We'll start with the most popular.

"Did your boyfriend drag you here?"*

In some ways, I wish he had because that means he existed.

No, my single-self made the choice to go to the game all on my own. How modern am I?

This is by far, the one I hear the most. Is it really that shocking that a girl/woman could have a genuine interest in sport? And then there is the Spanish Inquisition that follows, with the person firing questions at you so you can 'prove' your knowledge.

Surely it would be a better use of our time to commiserate over our third wooden spoon in a row?

* This question also comes in the variation of "Who are you trying to impress?".

"You only watch to stare at the players"

Yes, you caught me. I get up at 3am to watch a match on a terrible live-stream to stare at the players' faces.

Let's just be clear, the state of my Internet connection means I can hardly make out the ball, let alone the angle of somebody's nose.

"You don't get why guys can watch games when their teams aren't playing"

I always have a good chuckle when I hear this one... and then I fall asleep. Usually because I exist in a state of constant sleep deprivation from staying awake all night watching the European football leagues.

While I am extremely loyal to my teams, the best part of being a sport fan in general is appreciating the skill of players at other clubs. Isn't the skill and excitement of the game why we watch sport?

And it's good to know the other teams' weaknesses. Know thy enemy and all that.

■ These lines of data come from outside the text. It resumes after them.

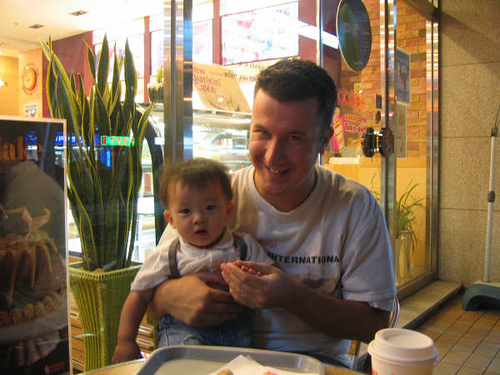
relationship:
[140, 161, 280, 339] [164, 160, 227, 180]
boy has hair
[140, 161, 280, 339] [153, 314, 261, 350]
boy wearing jeans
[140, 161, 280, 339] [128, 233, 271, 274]
boy wearing shirt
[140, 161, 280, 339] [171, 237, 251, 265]
boy wearing suspenders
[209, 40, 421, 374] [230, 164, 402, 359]
man wearing shirt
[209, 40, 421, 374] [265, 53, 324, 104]
man has hair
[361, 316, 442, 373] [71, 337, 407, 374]
coffe cup on table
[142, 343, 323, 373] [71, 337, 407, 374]
tray on table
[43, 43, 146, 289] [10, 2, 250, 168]
plant in background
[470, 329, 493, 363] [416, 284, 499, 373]
tiles on ground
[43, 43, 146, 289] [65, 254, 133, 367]
plant in vase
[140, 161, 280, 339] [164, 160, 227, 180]
baby has hair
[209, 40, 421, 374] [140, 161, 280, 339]
man holding baby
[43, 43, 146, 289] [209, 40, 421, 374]
plant behind man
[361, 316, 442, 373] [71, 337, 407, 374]
cup on table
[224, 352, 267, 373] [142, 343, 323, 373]
napkin on tray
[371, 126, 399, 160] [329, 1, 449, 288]
lock on door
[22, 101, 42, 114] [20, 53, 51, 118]
picture on wall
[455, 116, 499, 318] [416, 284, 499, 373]
scraper on floor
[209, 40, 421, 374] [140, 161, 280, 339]
man with boy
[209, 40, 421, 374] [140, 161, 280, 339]
man holding boy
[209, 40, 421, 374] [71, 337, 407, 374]
man at table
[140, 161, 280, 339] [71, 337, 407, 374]
boy at table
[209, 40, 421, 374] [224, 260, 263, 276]
man holding hand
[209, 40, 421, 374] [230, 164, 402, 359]
man wears shirt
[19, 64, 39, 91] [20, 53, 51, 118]
clock on wall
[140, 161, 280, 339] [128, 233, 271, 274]
baby wearing shirt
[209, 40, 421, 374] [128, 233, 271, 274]
man wearing shirt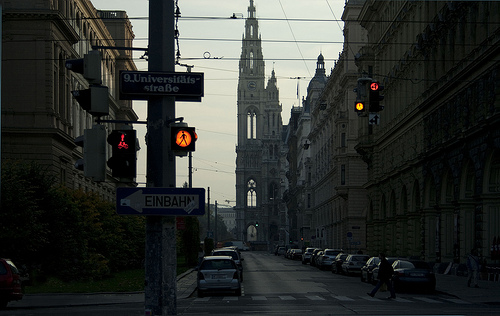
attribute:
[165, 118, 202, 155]
walking light — lit up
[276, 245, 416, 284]
cars — parked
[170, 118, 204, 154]
light — orange 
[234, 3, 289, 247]
building — tall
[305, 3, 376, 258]
building — cream colored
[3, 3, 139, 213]
building — large, light colored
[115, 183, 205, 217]
sign — black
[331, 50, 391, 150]
light — red 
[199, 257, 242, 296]
car — light colored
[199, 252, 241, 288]
car — silver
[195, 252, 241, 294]
vehicle — not moving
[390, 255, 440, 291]
vehicle — not moving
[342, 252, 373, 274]
vehicle — not moving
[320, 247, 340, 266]
vehicle — not moving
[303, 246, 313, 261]
vehicle — not moving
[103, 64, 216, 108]
sign — black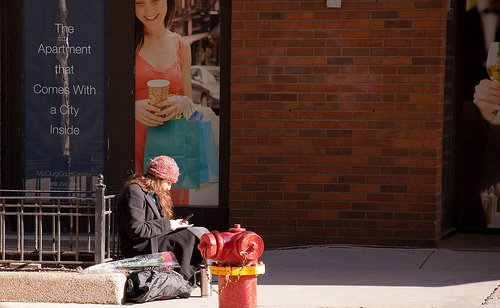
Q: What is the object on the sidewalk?
A: Fire hydrant.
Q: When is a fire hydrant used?
A: Fire.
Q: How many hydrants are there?
A: 1.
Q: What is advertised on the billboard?
A: Apartment.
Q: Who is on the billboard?
A: A woman with a cup.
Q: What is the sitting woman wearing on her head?
A: A beanie.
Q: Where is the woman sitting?
A: On a ledge.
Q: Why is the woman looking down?
A: Looking at phone.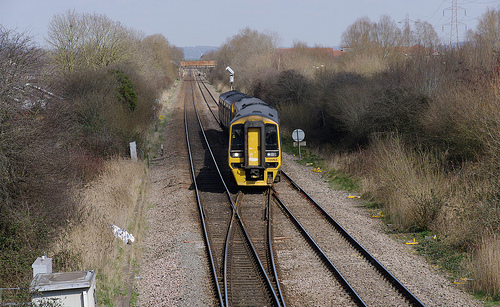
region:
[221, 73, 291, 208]
Yellow and black train on tracks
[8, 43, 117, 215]
Dead trees next to tracks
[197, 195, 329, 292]
Tracks beneath train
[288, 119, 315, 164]
sign next to train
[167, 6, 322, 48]
Gray sky above land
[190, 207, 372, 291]
Multiple tracks for train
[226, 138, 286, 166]
Lights on front of train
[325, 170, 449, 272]
Green grass next to tracks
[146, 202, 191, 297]
Gray gravel next to tracks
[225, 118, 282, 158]
Two windows on front of train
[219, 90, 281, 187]
train traveling down tracks.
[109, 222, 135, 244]
debris sitting on the side of tracks.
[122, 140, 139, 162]
small gray box on side of tracks.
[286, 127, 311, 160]
sign on the side of rail tracks.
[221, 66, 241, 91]
smoke stack on top of train tracks.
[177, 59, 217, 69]
yellow rail bridge.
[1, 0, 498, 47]
polluted blue sky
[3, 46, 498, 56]
large mountain range off in the distance.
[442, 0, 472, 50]
large and tall power line support pole.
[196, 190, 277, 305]
train track switch over.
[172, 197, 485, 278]
train tracks on ground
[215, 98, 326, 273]
yellow and black train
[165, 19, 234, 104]
bridge in the background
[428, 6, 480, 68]
power lines in the background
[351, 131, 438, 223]
brown shrubs on side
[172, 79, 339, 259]
four cars on train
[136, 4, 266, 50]
the sky is cloudy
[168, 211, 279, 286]
gravel on the ground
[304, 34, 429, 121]
houses in the background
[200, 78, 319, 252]
train is switching tracks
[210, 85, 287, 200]
black and yellow train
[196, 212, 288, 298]
double set of railroad tracks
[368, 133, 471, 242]
dead grass along side of tracks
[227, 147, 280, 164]
headlights of locomotive turned off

The reason I can't afford to buy a house -- some of the forty (at last count) jerseys I own.
"You're every man's dream"

Oh thank goodness, I was worried.

But no, not many guys like it when a woman corrects them about sport.

But I guess everyone is entitled to their wrong opinion (Andres Iniesta was robbed of the 2010 Ballon d'Or and I will fight anyone on this).

Also, why is a sport-loving woman considered to be such a big deal? We're not a rare breed.

"But do you like, actually like sport?"

Nahhh, I deprived myself of sleep during the Ashes to stay up and watch something I hate.

Aside from that, as any sport fan knows, it is EXPENSIVE to keep up with your team.

It's not just the price of tickets to get to the game, but subscriptions to broadcast services, merchandise, and travel that all add up.

I'm a Sydney girl that was raised in a Newcastle Knights household, and I regularly make the four-hour round-trip north to watch the Red and Blue. Why would I do that if I didn't like footy?

There's also the emotional toll. Entire weekends can be ruined with a loss (it's been a long time since I've felt true happiness because of the Knights).

That time I flew halfway around the world to watch my team lose in injury time. Photo: Supplied

I will admit, the years of dumb comments have made me vindictive. I get a lot of joy in correcting men, and the look of shock when I can explain the *gasp* offside rule.

(Shout out to the guy at the pub the other night who walked away when I informed him the player he was blaming for a mistake had been subbed off five minutes earlier.)

It also makes me appreciate women's sport so much more, knowing I am going to a game where I won't be subjected to inane remarks. Instead, I am in a stadium filled with like-minded women and a generation of girls who will grow up with the thrills only sport can bring.

Maybe I should have asked the guy in front of me at the NSW Swifts game the other week if he'd been dragged there by his girlfriend? I mean, he mustn't really like the sport, right?